Впрочем, бывают минуты, знаменующие подобие успешного завершения. Когда высыхают слезы — ежедневные, неизбежные слезы. Когда возвращается сосредоточенность, которая дает возможность, как прежде, читать книги. Когда уходит страх перед театральным фойе. Когда можно раздать часть вещей (сложись у Орфея жизнь иначе, он бы отнес то красное платье в какой-нибудь благотворительный магазин). А дальше? Чего ждать, чего искать? Времени, когда жизнь превратится из оперы в реалистическую беллетристику. Когда мост, под которым проезжаешь день изо дня, вновь станет обычным мостом. Когда ты задним числом аннулируешь результаты испытаний, которые выдержали одни знакомые и провалили другие. Когда тебя, наконец, покинут мысли о самоубийстве (если вообще покинут). Когда вернется бодрость духа и удовлетворенность, пусть даже эта бодрость духа более хрупкая, а нынешняя удовлетворенность не идет ни в какое сравнение с радостями прошлого. Когда скорбь станет «просто» памятью о скорби — если такое возможно. Когда мир вновь станет «просто» миром, а жизнь опять вернется на равнину, на тот же уровень.
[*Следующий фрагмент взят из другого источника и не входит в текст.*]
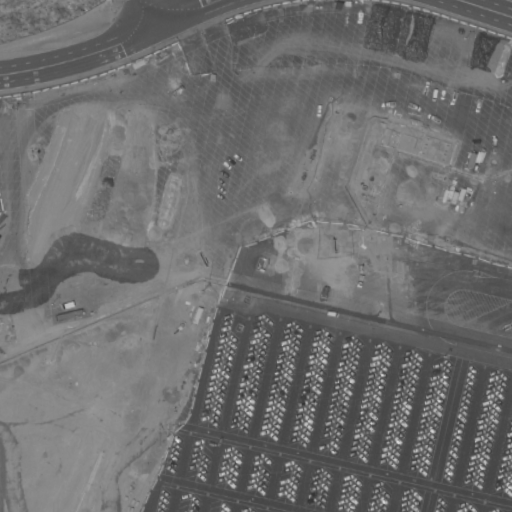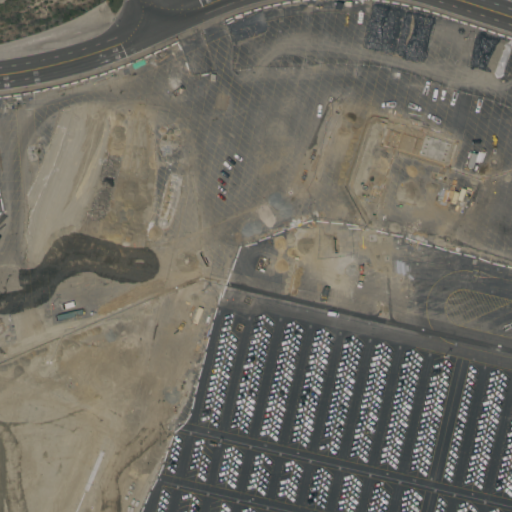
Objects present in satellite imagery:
road: (484, 9)
road: (157, 10)
road: (187, 10)
road: (261, 15)
road: (83, 55)
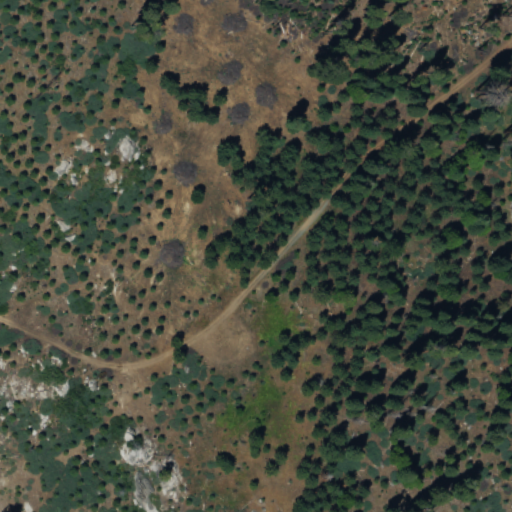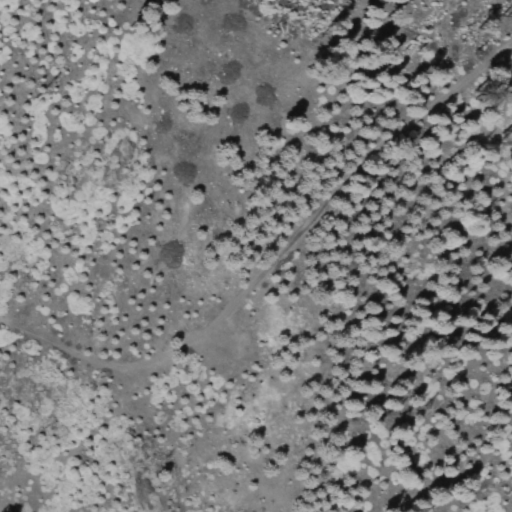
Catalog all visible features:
road: (270, 311)
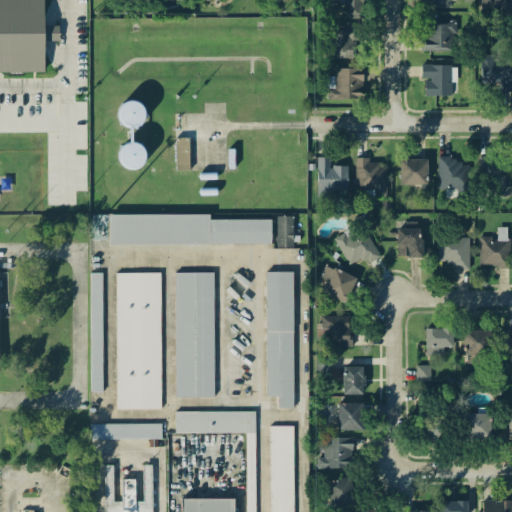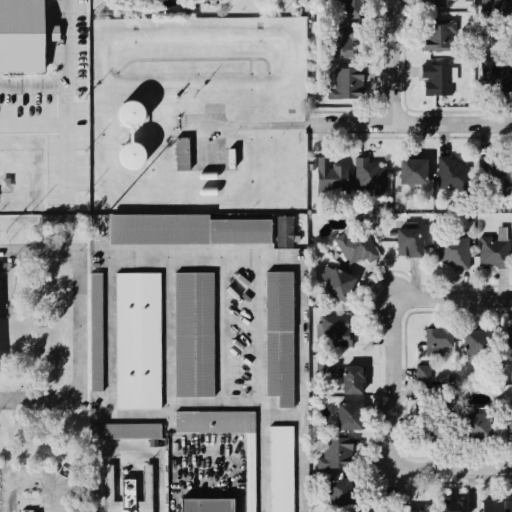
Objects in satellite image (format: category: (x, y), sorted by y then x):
building: (437, 4)
building: (445, 4)
building: (495, 6)
building: (497, 6)
building: (352, 9)
building: (25, 36)
building: (443, 37)
building: (438, 38)
building: (345, 42)
road: (391, 64)
building: (494, 72)
road: (63, 73)
building: (498, 74)
building: (441, 80)
building: (437, 82)
building: (345, 86)
building: (351, 86)
building: (131, 117)
road: (410, 127)
road: (254, 128)
building: (182, 156)
building: (185, 156)
building: (131, 157)
building: (136, 157)
building: (496, 169)
building: (419, 173)
building: (413, 174)
building: (330, 177)
building: (372, 178)
building: (457, 178)
building: (453, 179)
building: (496, 179)
building: (334, 180)
building: (370, 180)
building: (186, 232)
building: (203, 232)
building: (284, 234)
building: (414, 244)
building: (410, 245)
building: (357, 250)
building: (361, 250)
building: (497, 251)
building: (494, 253)
building: (456, 254)
building: (457, 254)
road: (257, 266)
building: (338, 286)
building: (344, 287)
road: (453, 300)
building: (1, 323)
road: (76, 329)
building: (339, 332)
building: (99, 334)
building: (337, 334)
building: (96, 335)
building: (197, 336)
building: (193, 337)
building: (282, 339)
building: (444, 339)
building: (279, 340)
building: (439, 340)
building: (138, 343)
building: (141, 343)
building: (476, 345)
building: (483, 348)
building: (325, 365)
building: (425, 375)
building: (423, 376)
building: (357, 382)
building: (353, 383)
road: (394, 385)
building: (355, 418)
building: (350, 419)
building: (483, 428)
building: (477, 430)
building: (511, 430)
building: (433, 432)
building: (128, 433)
building: (129, 433)
building: (441, 435)
building: (225, 438)
building: (228, 440)
road: (128, 446)
building: (336, 456)
building: (282, 469)
building: (281, 470)
building: (342, 471)
road: (453, 471)
road: (32, 480)
building: (127, 493)
building: (341, 495)
building: (458, 504)
building: (208, 506)
building: (212, 506)
building: (496, 507)
building: (497, 507)
building: (453, 508)
building: (368, 511)
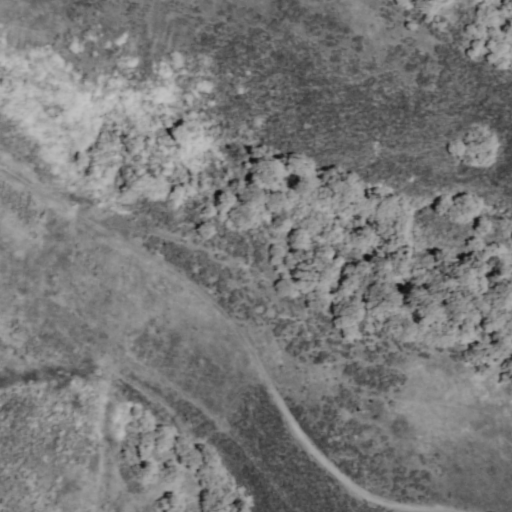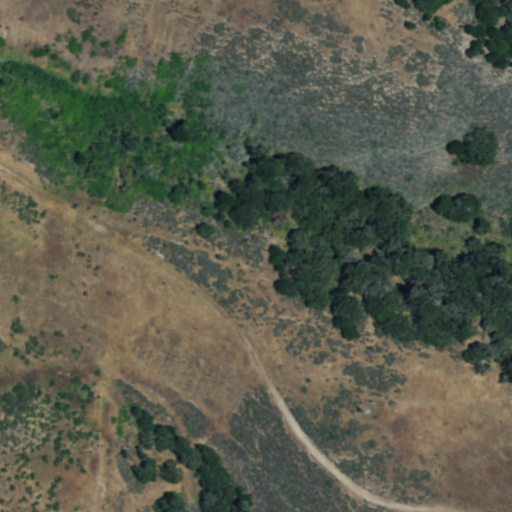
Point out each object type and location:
road: (230, 324)
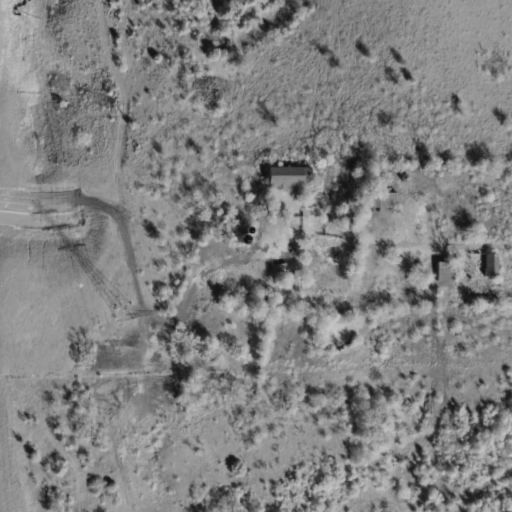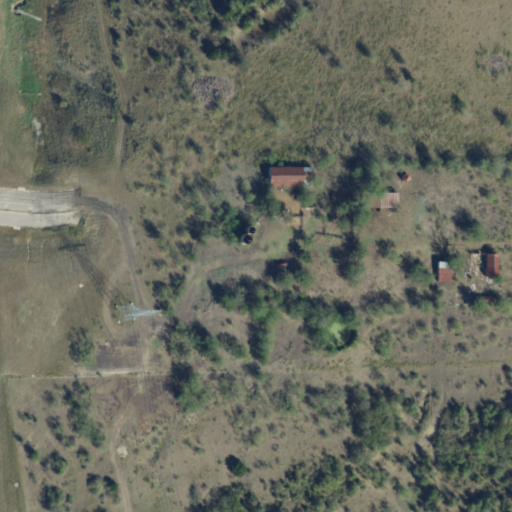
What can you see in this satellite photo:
building: (286, 178)
building: (286, 178)
road: (37, 200)
building: (376, 200)
road: (77, 209)
building: (262, 212)
road: (39, 219)
building: (453, 230)
road: (201, 265)
building: (480, 265)
building: (482, 265)
building: (443, 272)
building: (483, 300)
building: (265, 305)
power tower: (124, 317)
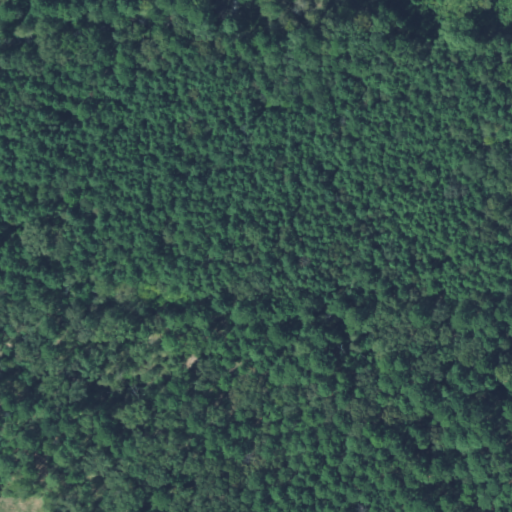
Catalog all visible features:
road: (256, 23)
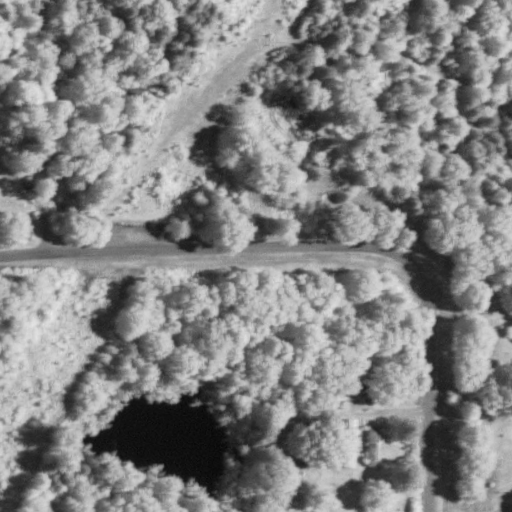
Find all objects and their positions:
road: (336, 245)
road: (464, 284)
building: (347, 441)
building: (370, 442)
building: (291, 472)
road: (504, 509)
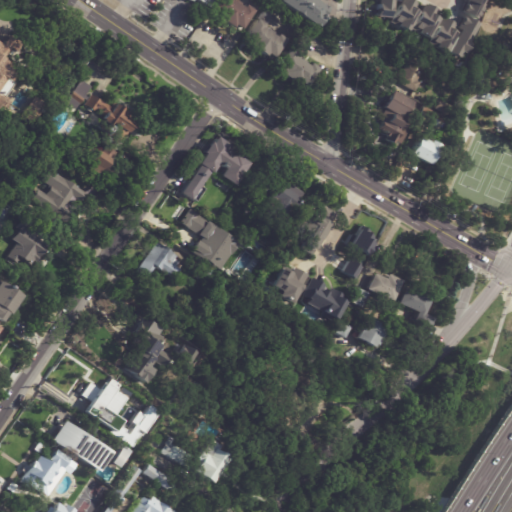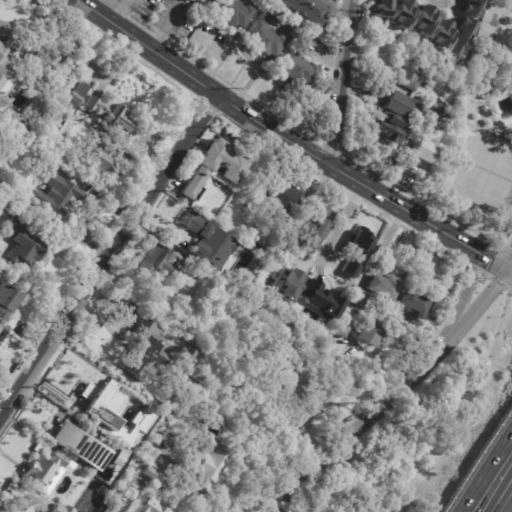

Возможно, это смахивает на список, где остается лишь ставить галочки в нужной графе. Но никакой успех не дается без провалов и рецидивов. Порой возникает желание продлить боль. А вслед за тем появляется другой вопрос, четко очерченный на облаке: как оценивать «успешное завершение» скорби, оплакивания, печали — как достижение или просто переход и иное состояние, иную данность?
Ведь понятие свободы воли, похоже, неприменимо; приписывание целесообразности и оценки — ожидание награды за проработку скорби — неуместно. Зато аналогия с болезнью на сей раз, видимо, будет не лишней. Исследования, проведенные среди онкологических больных, показали, что душевный настрой практически не влияет на исход заболевания. Можно сколько угодно повторять, что мы боремся с раком; на самом деле это рак борется с нами; мы воображаем, будто победили, а на самом деле враг просто отступил, чтобы перегруппировать силы. Все это — происки вселенной, причем направленные против нас. То же относится и к скорби. Мы воображаем, будто оказывали ей сопротивление, ставили себе цели, превозмогали печаль, соскребали с души ржавчину, а в результате скорбь просто зашла с другого боку, переместила свой интерес. Не мы пригнали облака; не в нашей власти их развеять. На самом деле происходит вот что: откуда-то — ниоткуда — налетает неожиданный бриз и вновь приводит нас в движение. Но куда нас отнесет? В Эссекс? В Северное море? А если ветер налетит с севера, то — при удачном раскладе — во Францию.